ТЕКСТ ДЛЯ ЧТЕНИЯ ::
Домашнее заключение для дам и девиц тоже переставало быть обязательной чертой их жизни. В 1880-х в Лондоне были открыты несколько женских институтов, художественные студии, женский фехтовальный клуб, а в год женитьбы доктора Уотсона даже особый дамский ресторан, куда женщина могла спокойно прийти без сопровождения мужчины. Среди женщин среднего класса было довольно много учителей, появлялись женщины-врачи и женщины-путешественницы, так что не все проводили большую часть своего времени лежа на диване, истощенные постоянными родами и невзгодами брака.
Секс и дети
Самым болезненным вопросом в викторианской семье был вопрос интимных отношений, заключавший в себе конфликт между сексом как репродуктивным актом и актом эротическим. Сексуальная сфера также была поделена на норму и отклонения. В интимных отношениях норма лишала женщину права на чувственность. В идеале она была целомудренна и чиста (кроме времени менструации), даже косметика не должна была украшать ее, а половые отношения с мужем должны были ограничиваться исключительно потребностями деторождения. Секс в супружестве как взаимное удовольствие викторианской моралью даже не рассматривался. Существует легенда, правда, получившая хождение только в 1930-е годы, что любая дама викторианской эпохи при исполнении супружеских обязанностей «ложилась на спину, закрывала глаза и думала об Англии» — ведь больше от нее ничего не требовалось, ибо «леди не двигаются».

ЗАДАНИЯ ::
A. Когда, согласно тексту о викторианской морали, получила хождение легенда о даме, которая «думала об Англии»?
B. Продолжите текст о викторианской морали, начав сразу после его последнего предложения.

(Элементы данных)

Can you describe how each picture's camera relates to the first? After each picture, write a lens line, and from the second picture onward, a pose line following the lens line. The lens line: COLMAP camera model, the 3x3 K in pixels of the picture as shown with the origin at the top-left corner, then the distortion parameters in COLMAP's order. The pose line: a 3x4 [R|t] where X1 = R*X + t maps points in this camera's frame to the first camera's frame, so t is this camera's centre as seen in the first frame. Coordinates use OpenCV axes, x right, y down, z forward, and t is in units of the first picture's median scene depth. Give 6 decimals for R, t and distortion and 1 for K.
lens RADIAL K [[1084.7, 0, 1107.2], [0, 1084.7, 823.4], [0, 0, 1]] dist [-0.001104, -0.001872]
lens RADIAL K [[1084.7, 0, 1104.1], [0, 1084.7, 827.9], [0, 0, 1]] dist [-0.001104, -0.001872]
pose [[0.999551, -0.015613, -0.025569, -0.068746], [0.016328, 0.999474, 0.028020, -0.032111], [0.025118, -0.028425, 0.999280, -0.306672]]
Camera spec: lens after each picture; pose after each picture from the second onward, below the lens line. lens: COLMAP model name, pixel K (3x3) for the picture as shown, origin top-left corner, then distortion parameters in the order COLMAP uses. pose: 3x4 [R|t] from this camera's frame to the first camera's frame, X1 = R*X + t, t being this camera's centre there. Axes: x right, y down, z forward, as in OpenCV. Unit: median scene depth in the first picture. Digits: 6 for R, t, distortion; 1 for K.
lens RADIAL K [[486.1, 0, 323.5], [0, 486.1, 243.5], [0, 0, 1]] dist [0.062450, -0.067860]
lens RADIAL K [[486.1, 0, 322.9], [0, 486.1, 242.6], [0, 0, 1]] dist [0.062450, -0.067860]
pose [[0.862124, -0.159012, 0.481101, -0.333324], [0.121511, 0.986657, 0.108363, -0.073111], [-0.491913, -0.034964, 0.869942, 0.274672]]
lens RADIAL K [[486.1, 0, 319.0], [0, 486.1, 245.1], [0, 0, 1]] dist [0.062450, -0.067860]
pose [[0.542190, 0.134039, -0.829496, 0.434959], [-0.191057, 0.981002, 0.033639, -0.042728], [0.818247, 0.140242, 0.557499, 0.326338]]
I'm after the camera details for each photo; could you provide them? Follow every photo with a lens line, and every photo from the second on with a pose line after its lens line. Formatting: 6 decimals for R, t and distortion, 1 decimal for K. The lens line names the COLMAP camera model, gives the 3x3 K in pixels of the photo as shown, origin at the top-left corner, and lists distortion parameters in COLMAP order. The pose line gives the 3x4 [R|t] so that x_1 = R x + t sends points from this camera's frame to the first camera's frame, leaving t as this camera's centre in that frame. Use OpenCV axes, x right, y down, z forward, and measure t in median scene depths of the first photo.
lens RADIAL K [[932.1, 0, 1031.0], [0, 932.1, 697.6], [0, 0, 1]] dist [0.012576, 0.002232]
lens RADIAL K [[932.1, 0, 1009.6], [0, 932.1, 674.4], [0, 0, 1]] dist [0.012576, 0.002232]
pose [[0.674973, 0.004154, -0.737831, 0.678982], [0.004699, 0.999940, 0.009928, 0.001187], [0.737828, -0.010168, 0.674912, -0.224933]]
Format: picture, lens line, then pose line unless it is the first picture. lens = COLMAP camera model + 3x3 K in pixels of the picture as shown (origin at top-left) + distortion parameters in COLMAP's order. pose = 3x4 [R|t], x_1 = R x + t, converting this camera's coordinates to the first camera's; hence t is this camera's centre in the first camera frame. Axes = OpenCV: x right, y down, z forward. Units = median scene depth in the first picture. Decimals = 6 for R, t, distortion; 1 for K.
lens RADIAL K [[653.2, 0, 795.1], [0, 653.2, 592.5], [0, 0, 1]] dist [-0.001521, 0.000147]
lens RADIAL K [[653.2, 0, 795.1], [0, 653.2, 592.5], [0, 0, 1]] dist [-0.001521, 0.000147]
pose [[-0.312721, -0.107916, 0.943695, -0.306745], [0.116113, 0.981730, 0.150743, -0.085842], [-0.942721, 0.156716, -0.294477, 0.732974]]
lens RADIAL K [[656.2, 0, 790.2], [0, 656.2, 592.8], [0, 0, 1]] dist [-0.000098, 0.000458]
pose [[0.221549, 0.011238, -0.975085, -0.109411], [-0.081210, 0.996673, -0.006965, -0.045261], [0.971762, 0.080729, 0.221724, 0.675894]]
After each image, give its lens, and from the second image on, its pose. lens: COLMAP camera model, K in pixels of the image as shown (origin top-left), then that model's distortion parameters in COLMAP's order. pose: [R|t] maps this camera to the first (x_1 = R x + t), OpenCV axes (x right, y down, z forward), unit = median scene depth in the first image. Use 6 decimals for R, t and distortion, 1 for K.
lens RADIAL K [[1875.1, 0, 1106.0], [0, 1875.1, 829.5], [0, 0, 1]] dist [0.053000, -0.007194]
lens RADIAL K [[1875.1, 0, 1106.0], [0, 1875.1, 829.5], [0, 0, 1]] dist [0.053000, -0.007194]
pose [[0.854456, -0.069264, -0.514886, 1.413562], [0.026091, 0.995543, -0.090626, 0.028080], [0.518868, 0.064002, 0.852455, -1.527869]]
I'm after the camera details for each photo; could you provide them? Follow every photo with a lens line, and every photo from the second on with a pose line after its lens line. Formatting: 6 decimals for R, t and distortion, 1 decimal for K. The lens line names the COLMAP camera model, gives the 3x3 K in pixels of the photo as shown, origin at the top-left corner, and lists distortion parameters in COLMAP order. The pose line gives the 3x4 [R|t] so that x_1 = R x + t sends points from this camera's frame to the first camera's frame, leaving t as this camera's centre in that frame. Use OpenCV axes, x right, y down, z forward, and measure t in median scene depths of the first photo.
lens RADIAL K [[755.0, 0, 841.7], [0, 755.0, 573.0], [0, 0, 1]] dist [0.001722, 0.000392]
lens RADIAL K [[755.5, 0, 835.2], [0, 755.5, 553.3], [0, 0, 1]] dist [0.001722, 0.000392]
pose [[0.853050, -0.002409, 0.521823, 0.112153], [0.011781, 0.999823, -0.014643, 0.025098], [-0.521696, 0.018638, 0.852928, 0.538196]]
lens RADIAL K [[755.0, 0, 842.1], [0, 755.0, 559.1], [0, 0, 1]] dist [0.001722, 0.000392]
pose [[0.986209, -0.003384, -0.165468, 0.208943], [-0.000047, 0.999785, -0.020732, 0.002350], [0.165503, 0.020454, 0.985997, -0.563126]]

ОТВЕТЫ ::
A. Только в 1930-е годы.

B.
Известный врач Уильям Актон полагал, что респектабельные женщины мало обеспокоены сексуальным желанием, будучи счастливы сами по себе и в общественной жизни, подчиняясь своим мужьям из побуждений внутренней гармонии и желания материнства. Руководства по гигиене заявляли, что чем культурней женщина, тем больше ее характер очищен от чувственности, и предостерегали от «любых спазматических конвульсий» во время соития, чтобы те не послужили препятствием зачатию.
Среди писем к Мэри Стопс, английской активистке движения за контроль рождаемости, есть письмо, написанное в 1920 году пожилым мужчиной, который признавался, что около 1880 года, будучи молодым мужем, он «был напуган и думал, что это был какой-то вид припадка», когда у его жены произошел оргазм.
Медицинская литература и всевозможная, как сейчас сказали бы, «научно-популярная» литература для новобрачных, касаясь очень многих щекотливых по тогдашним понятиям тем, активно пропагандировала среди мужчин умеренность в сексе.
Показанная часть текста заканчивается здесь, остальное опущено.